A release of breath shattered the silent night. It was hot against the back of my neck. I slowly turned to see what I yearned so badly for. My eyes went wide and took in all the moonlight had to offer. She towered above me, bare-breasted and malformed beyond description—an amalgam of evolutionary paths borrowed from a dozen species. But aside from her eyes and nose, her face was close to human.

She stared down at me as she reared up on her hind legs and let out an animalistic vocalization of aggression. I put my palms up and backed away a step to show I wasn’t a threat.

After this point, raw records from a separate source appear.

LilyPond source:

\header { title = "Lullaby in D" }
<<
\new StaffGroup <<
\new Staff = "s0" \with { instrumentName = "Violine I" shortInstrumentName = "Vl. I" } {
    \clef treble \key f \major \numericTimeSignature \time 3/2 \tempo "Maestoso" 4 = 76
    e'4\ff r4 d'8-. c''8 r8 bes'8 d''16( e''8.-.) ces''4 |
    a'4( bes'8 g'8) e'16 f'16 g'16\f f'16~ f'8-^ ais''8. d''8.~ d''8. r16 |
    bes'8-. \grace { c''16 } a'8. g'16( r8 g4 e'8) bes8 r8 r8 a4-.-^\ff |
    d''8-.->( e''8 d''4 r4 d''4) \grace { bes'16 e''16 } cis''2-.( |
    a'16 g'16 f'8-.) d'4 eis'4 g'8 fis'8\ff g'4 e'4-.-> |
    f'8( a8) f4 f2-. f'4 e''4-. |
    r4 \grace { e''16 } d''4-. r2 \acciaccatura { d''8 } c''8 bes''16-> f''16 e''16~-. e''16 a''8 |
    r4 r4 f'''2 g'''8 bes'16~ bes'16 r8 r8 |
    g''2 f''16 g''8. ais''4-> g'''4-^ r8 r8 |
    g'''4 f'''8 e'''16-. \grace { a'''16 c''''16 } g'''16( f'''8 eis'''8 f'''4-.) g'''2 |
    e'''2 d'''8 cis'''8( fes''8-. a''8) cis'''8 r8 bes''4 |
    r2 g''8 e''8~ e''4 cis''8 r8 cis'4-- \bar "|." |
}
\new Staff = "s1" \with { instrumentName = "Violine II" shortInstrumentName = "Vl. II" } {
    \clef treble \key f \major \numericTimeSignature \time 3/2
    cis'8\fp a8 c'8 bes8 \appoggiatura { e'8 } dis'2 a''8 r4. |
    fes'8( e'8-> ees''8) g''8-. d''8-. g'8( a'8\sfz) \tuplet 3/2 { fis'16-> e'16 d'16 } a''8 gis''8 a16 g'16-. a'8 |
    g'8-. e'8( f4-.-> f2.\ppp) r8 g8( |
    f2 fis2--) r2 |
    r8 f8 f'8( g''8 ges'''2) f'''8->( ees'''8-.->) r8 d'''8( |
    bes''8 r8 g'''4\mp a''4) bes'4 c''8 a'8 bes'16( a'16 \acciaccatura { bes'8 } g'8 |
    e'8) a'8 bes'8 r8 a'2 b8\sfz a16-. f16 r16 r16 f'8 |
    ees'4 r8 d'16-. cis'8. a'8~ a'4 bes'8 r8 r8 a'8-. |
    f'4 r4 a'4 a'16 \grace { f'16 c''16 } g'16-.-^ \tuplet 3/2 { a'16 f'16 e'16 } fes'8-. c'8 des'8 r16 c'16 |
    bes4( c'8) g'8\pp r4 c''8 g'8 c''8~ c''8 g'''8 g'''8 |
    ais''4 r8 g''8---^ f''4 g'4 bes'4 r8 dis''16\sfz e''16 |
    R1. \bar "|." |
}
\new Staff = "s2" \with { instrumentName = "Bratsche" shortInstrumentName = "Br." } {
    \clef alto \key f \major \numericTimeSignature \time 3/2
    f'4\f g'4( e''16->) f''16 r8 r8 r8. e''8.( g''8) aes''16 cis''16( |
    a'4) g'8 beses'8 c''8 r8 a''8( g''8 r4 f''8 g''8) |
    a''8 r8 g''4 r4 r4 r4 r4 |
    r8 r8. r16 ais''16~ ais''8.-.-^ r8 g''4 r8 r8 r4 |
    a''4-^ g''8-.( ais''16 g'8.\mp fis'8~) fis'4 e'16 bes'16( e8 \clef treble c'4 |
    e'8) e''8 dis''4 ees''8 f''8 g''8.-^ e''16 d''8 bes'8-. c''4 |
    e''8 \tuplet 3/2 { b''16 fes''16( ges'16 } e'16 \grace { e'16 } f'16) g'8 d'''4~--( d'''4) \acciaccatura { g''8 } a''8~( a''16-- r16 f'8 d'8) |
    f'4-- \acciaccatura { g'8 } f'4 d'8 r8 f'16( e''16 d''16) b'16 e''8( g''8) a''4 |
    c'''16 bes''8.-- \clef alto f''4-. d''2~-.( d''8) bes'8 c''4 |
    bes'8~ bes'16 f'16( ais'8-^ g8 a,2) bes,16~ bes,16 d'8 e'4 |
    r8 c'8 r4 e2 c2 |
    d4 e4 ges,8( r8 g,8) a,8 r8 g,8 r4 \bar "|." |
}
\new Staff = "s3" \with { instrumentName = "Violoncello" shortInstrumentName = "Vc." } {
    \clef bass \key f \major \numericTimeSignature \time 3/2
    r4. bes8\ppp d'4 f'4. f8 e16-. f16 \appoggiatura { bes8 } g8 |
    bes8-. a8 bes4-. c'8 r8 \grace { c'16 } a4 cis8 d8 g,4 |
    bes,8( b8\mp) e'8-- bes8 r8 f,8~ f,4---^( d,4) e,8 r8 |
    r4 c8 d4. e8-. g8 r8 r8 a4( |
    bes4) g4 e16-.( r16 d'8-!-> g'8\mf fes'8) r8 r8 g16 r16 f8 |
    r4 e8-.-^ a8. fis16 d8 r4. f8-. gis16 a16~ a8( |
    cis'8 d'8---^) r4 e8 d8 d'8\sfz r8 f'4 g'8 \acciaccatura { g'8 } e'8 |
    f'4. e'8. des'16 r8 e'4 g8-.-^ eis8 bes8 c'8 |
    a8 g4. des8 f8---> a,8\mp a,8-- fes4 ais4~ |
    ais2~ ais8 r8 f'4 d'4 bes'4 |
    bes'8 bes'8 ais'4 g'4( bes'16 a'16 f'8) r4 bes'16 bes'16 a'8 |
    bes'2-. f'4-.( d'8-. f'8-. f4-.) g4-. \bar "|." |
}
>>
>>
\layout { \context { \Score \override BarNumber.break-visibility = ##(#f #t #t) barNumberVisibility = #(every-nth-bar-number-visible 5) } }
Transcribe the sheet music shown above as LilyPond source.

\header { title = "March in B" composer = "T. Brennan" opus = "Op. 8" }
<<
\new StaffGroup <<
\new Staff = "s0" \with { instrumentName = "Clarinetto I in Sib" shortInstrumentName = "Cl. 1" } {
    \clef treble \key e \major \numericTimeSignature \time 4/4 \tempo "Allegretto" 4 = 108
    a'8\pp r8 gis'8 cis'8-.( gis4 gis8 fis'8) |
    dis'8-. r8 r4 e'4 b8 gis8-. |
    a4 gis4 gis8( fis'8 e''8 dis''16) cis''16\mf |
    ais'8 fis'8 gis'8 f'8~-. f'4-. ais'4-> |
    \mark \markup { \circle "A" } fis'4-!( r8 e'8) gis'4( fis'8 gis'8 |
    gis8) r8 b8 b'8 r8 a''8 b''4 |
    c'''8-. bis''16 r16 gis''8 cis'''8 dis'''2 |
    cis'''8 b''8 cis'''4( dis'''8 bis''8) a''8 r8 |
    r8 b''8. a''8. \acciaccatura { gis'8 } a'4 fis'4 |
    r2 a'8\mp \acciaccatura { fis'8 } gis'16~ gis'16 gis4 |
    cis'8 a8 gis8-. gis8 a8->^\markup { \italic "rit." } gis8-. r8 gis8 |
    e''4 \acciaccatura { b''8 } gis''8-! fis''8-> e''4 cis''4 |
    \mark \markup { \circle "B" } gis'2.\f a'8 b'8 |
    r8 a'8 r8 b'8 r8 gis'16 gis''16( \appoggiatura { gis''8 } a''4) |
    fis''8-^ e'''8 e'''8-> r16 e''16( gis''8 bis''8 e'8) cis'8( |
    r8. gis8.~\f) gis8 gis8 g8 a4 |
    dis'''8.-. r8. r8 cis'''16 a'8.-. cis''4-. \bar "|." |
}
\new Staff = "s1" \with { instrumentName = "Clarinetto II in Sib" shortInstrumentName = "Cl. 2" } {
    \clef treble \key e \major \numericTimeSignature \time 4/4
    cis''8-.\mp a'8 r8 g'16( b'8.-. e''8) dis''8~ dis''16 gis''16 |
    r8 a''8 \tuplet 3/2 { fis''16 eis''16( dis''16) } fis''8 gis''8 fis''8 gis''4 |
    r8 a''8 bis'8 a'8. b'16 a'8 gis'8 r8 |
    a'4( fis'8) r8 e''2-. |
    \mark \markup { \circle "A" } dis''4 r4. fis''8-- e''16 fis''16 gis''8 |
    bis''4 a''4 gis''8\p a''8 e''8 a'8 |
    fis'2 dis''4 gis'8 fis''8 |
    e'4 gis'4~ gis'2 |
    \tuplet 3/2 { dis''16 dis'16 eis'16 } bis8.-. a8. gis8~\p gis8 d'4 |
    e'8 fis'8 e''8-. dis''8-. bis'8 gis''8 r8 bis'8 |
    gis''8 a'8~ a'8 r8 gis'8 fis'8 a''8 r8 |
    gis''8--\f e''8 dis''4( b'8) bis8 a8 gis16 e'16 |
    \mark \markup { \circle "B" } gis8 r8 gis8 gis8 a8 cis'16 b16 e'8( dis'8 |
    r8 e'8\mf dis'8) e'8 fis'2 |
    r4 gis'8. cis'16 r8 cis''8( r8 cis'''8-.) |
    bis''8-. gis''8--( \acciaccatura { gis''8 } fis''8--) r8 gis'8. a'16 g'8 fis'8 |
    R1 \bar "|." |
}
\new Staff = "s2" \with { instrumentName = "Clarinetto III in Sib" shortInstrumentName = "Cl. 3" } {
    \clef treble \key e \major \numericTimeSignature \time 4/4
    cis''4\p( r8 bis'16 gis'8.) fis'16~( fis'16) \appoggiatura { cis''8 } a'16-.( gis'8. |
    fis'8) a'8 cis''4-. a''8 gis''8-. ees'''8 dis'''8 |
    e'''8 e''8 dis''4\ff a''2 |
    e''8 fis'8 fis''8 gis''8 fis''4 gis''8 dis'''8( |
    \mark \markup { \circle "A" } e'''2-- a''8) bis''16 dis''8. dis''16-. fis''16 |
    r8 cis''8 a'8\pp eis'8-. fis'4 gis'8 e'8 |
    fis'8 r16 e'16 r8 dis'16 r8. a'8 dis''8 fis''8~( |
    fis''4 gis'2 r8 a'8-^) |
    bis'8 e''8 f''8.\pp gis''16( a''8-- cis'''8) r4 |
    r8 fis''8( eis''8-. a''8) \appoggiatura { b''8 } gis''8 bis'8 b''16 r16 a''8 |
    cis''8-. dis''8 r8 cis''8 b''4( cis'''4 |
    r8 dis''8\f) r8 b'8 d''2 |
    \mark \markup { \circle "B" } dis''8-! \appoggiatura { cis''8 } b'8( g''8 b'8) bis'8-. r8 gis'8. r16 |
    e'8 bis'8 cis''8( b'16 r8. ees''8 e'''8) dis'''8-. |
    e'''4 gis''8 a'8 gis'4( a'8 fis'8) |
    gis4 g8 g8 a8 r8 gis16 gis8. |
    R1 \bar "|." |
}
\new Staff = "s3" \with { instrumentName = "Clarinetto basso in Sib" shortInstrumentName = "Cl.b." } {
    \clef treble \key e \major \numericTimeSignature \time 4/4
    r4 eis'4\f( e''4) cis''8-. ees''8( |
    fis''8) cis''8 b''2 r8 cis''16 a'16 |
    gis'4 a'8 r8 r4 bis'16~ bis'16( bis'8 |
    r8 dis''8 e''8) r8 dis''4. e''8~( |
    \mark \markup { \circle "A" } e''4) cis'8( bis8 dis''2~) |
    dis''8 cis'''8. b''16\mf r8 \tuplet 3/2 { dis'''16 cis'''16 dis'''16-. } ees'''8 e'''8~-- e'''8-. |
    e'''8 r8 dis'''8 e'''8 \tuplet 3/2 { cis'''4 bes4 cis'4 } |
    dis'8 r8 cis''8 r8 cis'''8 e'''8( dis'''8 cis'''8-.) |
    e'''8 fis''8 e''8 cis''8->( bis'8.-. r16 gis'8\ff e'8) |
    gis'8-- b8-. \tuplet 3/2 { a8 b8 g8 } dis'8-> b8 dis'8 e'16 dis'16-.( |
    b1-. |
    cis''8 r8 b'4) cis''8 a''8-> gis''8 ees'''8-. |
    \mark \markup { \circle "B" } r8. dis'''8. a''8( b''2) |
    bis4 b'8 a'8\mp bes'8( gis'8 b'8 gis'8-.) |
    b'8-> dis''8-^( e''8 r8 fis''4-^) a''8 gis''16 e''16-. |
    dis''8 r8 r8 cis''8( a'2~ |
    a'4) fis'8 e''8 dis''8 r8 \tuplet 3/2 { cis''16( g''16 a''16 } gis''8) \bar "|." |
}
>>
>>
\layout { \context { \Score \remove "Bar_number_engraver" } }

She returned to four legs on the ground, her face now level with mine.

She approached, seemingly curious, and sniffed about my shirt collar. Her smell was so awful I could barely breathe. But I was content in that moment. I finally found what I was looking for. A smile spread across my lips as she ran her tongue along my neck.

Then the pain of her teeth sunk in. I heard the rending of my flesh in her mouth as it was torn from my neck. Agony, shock, disbelief, all surged through me in crashing waves. Her front leg pinned me to the ground. My ribs audibly broke beneath the weight.

Gasping for breath and drowning in my own blood, I struggled to gaze upon her one last time before she feasted on my body.

∼ Lee Andrew Forman

© Copyright Lee Andrew Forman. All Rights Reserved.

The 6,666th Circle Rotation

They still scream. Even after centuries, they never stop. The flesh rots, grows back, rots again. Their throats tear anew. It’s almost musical now, like a choir stripped of harmony. All bound to one shrill note of agony.

I should be tired of it. But, honestly? The pain stains me awake.

Today I was assigned three new arrivals. All of them preachers in life, they swore their souls were flameproof. I enjoyed peeling that arrogance like parchment off of wet bone. Their tongues, once full of sermon, hung in silence from my molten iron. I keep them in the ash pits where the smoke claws the lungs until coughing turns to bleeding.

One tried to beg for mercy. I reminded him of every unanswered prayer, every molested child that never saw justice. I showed him those memories while I shoved his face into the coals and watched his face melt, again and again. Mercy tastes like ash here.

What unnerves me, what I do not record lightly, is the sound I hear when my duties are done. When the halls are quiet and only the cinders whisper, I hear…laughter. Not the shrieks of the damned, but something deeper, older. A sinister chuckle that vibrates through the stone.

We are supposed to be the tormentors, not the tormented. Yet when the laughter rises, even I feel the itch under my skin, like claws testing the limits of my sanity. Perhaps it is Hell itself, amused at us all, kings, demons and sinners alike. I end the entry here…the laughter grows closer.